The main topic of this blog will be today’s little trip out, but before we get on to that I’ll fill in yesterday. As regular readers of this blog will doubtless remember, a few months I rented a storage room near our flat. We’ve been transferring big empty boxes and the like over there, but my transfer of books was going very slowly; yesterday morning I still had twelve storage boxes full in the cupboard in my office.
So, yesterday I sorted them out a bit, and took many, many loads of books to the storage room, filling two and a half boxes over there. It took the whole afternoon, but I think I made good progress.
Of course, there are still twelve full storage boxes in the cupboard in the office. I’m not quite sure how that happened.
Anyway, it’s leaf-change time now, so today we planned a family trip to Showa Memorial Park to see the red and yellow leaves. The park is within Tokyo Prefecture, but a bit north of the main city, and at slightly higher elevation, so the leaves were in their full glory. Even better, today’s weather was absolutely perfect for a visit to a park. It’s been cold the last couple of days, but today was quite warm, with a few thin clouds to moderate the sun, and almost no wind.
The original plan was to leave the house at about 10am, so just before noon we made it out of the front door. We made it as far as the entrance lobby before being intercepted by the caretaker, who wanted to fuss over Mayuki and tell us that she is really cute.
Anyway, we finally made it onto the bus, and we went up to Noborito, to get the train up to Tachikawa, which is the nearest station to the park. You could go from Mizonokuchi, but Noborito is closer to the park, and about the same distance from us. On the bus, Mayuki started crying, but with a couple of months’ experience behind us we worked out that she was tired and fussing because she wanted to go to sleep. And, indeed, very soon after we got off the bus, she was asleep, and we put her in the push chair.
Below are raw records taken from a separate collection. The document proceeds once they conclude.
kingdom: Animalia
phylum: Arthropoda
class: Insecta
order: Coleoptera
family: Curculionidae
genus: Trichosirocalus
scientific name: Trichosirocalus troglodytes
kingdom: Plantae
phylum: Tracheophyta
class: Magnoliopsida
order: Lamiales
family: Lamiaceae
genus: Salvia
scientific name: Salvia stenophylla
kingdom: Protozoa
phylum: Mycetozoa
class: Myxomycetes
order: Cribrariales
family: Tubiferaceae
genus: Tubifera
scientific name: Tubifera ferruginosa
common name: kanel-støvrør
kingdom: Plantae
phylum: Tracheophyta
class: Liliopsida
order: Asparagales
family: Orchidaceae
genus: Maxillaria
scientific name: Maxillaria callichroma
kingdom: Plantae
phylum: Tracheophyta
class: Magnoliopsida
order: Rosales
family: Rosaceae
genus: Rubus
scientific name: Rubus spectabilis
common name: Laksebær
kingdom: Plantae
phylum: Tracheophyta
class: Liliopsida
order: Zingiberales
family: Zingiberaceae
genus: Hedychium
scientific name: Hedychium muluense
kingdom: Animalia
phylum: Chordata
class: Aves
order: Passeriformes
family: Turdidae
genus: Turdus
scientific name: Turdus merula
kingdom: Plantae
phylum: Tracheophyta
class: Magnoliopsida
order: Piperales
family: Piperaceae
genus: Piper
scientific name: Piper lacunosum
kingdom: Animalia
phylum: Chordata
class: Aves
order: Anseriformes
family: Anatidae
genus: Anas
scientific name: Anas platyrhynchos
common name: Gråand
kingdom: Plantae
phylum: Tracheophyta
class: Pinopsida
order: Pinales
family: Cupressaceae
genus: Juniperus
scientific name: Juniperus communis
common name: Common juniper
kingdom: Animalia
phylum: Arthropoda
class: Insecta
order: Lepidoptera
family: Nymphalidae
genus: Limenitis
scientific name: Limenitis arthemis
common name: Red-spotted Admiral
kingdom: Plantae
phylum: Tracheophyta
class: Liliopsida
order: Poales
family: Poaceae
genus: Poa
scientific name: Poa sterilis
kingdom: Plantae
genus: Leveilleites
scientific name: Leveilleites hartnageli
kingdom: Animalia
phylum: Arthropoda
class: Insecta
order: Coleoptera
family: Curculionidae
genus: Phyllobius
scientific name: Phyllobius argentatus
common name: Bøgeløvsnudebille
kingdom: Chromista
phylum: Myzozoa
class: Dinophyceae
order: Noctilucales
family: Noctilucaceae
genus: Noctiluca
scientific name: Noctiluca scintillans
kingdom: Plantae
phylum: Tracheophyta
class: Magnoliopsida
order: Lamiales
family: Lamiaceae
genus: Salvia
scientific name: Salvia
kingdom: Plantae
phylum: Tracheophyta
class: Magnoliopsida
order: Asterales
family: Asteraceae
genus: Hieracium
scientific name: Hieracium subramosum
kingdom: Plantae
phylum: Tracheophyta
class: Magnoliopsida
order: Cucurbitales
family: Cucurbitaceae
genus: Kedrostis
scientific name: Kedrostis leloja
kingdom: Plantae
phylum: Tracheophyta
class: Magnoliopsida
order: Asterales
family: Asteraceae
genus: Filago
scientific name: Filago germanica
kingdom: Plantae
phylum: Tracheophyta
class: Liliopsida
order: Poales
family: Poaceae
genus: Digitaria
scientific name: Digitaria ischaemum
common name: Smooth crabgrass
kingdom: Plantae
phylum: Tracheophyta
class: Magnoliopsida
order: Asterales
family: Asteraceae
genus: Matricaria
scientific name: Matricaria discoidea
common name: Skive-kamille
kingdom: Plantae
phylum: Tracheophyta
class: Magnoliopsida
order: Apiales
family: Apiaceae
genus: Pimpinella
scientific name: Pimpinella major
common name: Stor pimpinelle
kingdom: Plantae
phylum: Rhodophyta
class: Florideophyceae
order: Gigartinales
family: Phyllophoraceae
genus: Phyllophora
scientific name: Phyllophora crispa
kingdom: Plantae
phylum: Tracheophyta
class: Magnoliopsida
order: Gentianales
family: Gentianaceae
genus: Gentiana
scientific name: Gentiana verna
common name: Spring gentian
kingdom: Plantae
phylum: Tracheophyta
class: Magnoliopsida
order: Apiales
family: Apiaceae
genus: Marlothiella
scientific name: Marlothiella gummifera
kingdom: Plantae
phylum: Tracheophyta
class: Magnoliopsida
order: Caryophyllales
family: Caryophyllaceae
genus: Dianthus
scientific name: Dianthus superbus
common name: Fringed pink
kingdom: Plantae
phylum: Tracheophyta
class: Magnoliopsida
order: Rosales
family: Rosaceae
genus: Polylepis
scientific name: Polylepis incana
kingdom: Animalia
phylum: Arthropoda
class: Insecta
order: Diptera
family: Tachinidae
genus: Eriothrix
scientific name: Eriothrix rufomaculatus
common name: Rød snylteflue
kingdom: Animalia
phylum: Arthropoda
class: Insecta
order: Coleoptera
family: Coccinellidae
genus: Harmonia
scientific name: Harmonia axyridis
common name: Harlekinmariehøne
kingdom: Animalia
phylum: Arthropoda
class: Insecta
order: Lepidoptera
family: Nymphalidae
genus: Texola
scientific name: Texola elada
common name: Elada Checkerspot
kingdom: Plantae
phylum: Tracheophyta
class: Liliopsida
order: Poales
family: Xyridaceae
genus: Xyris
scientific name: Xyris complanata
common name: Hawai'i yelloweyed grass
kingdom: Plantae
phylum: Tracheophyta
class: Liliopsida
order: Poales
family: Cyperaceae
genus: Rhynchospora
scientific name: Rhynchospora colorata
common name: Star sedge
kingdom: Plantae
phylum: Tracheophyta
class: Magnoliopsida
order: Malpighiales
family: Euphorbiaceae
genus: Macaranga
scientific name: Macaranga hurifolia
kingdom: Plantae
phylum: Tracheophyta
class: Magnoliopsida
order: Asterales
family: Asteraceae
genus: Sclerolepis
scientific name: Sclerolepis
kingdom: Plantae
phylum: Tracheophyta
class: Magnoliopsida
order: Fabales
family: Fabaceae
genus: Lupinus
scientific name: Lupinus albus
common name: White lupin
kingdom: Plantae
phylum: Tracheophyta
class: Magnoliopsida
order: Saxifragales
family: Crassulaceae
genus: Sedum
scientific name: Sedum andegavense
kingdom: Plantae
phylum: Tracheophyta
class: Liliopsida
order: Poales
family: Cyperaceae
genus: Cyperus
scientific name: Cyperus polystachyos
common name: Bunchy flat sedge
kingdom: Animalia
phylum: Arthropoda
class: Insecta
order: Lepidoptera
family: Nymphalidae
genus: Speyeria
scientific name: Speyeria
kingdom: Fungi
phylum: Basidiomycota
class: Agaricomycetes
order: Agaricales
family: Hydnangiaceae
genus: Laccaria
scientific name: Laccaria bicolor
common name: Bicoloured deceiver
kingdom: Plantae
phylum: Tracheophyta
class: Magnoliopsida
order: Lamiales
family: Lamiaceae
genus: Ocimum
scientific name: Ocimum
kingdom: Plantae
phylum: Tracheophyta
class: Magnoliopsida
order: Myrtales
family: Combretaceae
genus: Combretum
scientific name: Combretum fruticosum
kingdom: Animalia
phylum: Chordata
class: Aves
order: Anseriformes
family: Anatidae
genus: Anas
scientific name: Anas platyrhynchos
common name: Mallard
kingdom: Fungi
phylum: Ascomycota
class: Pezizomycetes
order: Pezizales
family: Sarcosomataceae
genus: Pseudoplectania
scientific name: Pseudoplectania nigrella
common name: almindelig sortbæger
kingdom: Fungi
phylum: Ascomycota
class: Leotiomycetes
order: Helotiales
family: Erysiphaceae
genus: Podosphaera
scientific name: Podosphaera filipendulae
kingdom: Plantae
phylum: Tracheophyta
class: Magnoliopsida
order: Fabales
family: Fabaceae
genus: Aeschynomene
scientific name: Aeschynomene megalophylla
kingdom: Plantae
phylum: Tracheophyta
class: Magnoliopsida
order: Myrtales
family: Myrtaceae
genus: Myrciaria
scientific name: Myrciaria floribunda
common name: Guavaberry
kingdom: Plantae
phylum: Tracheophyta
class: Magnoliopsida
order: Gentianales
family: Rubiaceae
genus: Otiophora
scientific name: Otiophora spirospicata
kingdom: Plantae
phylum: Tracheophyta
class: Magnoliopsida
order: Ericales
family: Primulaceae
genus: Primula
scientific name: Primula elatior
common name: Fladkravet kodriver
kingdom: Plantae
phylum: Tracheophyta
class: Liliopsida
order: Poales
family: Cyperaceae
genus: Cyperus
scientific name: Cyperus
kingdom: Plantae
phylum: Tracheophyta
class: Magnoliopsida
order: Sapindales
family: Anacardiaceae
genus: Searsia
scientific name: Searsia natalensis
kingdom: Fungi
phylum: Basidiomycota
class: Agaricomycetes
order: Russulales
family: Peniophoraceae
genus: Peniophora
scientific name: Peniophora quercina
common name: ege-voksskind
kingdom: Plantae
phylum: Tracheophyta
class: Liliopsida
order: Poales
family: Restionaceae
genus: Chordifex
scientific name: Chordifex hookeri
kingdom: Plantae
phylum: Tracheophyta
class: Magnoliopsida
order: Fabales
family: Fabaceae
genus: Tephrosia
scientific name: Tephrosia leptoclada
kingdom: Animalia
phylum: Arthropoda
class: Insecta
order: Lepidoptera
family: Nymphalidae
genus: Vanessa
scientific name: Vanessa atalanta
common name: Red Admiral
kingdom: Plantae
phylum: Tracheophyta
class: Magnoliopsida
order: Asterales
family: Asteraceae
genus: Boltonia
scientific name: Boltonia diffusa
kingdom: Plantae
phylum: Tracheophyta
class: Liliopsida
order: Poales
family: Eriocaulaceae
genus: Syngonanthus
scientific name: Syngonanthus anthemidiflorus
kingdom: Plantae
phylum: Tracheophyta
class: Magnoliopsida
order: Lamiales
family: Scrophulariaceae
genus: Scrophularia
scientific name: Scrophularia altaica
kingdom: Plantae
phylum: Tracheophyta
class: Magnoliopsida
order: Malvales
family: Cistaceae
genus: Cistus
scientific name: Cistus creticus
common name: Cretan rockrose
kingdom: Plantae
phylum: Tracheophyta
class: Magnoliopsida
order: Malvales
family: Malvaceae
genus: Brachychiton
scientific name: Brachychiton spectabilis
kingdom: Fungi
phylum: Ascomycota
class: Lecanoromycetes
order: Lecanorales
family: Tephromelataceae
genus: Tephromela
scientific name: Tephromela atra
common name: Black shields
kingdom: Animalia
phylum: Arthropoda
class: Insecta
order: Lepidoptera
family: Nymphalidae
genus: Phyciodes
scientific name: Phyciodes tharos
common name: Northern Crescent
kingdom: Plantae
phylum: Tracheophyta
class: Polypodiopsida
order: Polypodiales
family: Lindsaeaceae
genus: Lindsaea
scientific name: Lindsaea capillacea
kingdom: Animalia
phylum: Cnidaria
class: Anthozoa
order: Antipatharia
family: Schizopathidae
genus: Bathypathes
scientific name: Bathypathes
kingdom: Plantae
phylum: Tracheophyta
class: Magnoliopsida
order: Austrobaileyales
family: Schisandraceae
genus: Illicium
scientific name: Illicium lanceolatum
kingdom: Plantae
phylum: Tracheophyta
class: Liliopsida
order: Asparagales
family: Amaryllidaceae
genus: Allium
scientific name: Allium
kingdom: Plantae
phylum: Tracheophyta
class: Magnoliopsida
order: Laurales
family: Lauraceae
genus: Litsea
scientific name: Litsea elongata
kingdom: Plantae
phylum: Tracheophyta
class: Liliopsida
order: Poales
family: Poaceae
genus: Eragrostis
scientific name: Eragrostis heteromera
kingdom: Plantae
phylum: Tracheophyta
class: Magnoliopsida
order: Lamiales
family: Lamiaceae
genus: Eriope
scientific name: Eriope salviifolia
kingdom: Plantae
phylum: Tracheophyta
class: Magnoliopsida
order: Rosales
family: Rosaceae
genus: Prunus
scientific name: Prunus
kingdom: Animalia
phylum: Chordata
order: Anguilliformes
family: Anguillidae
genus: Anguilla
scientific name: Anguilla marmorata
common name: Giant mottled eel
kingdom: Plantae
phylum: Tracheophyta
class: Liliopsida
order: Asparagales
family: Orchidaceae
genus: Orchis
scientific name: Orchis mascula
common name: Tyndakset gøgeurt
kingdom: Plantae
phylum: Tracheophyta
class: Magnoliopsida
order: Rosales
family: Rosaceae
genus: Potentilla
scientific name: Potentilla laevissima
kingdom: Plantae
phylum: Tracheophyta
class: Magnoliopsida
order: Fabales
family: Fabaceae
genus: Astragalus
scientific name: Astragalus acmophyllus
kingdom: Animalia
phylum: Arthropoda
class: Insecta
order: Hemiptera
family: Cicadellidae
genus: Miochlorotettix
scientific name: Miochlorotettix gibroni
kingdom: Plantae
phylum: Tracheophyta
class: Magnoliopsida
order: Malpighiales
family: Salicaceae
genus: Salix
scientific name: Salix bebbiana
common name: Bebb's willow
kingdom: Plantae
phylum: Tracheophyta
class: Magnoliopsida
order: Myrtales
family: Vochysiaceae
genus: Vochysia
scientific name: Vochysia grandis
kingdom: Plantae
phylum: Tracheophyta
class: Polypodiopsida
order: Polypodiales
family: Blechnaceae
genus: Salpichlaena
Tachikawa is the last stop on the Nanbu line, and a bit less than half an hour from Noborito. From there, the entrance to the park is about a ten minute walk. All told, it takes less than an hour and half from our door to the park, and costs about 1000 yen return, each (Mayuki is still free). Park admission is 400 yen, so it’s a very reasonable little trip.
And the park is enormous. OK, we aren’t talking “Lake District National Park” size, but for a fully managed park, it’s pretty big. It has a lot of trees; the Showa Emperor is best remembered in Japan for his love of plants, particularly trees, which is why he is remembered in a park. He’s best remembered in the West as Emperor Hirohito, so it is perhaps appropriate that the park used to be a military airbase.
The park has a number of areas, including long avenues of trees that were in glorious yellow leaf today. After walking through those, Yuriko and I had lunch at a restaurant/cafe; Mayuki was still asleep. The lunch was quite good, and entirely reasonable, which often seems to be true of the food in such places here. Then we walked on to a large pond, or small lake, which had some red maples planted around it, and some boats out on the water.
We then started walking north, and noticed the cycle routes down below us, on a different level. You can hire bikes at the park, and then cycle round, and it looks like it would be a lot of fun. It’s fairly flat, so it wouldn’t be too difficult, and the surroundings are nice. We then passed an enormous grassed area, which looks like it would be great for children to play, and more trees in flower or turning leaves, depending on the species.
Finally, we reached the Japanese garden, which was what we were aiming for today. Mayuki was still asleep, but by this point we had noticed that it was coming up to four hours since she had had a feed, so we decided to wake her up. Yuriko fed her, while I made some formula (we’d brought the powder and a thermos of hot water). Of course, the formula didn’t cool down very quickly, so it was a while before Mayuki got to drink it, but she seemed happy enough; she fussed a bit, but after I carried her for a while she was happy to lie in the push chair and look around.
The Japanese garden was very nice; Yuriko took quite a few pictures, and I took a bit of video of Mayuki there. Unfortunately, it closed at four, so we had to make our way out. In fact, the whole park closed at 4:30, and we still had to walk back to the gate, which took about thirty minutes. At first, Mayuki was happy in the pushchair, but then she started complaining, so I took her out and carried her until we were out of the park. While I was carrying her, at least two groups of ladies spontaneously said “Isn’t she cute!”. This happened again while I was putting her back in the push chair to go back to the station, and then again on the bus home. According to Yuriko, it happens every time she takes her out, as well.
We used the formula to keep her quiet on the train home, and then fooled her with the empty bottle to keep her quiet in the bus. Over all, though, she was a very good girl all day, and at least she was awake and looking around for part of it. Obviously, she won’t explicitly remember any of it, but it might shape her attitude to parks, or something.
We are planning to go back. It might only be three times a year (spring, summer, and autumn), but it’s probably the easiest really big park for us to get to. I can see it playing much of the same role in Mayuki’s childhood as Etherow did in ours.
All in all, Yuriko and I had a really good day. We think Mayuki enjoyed it too.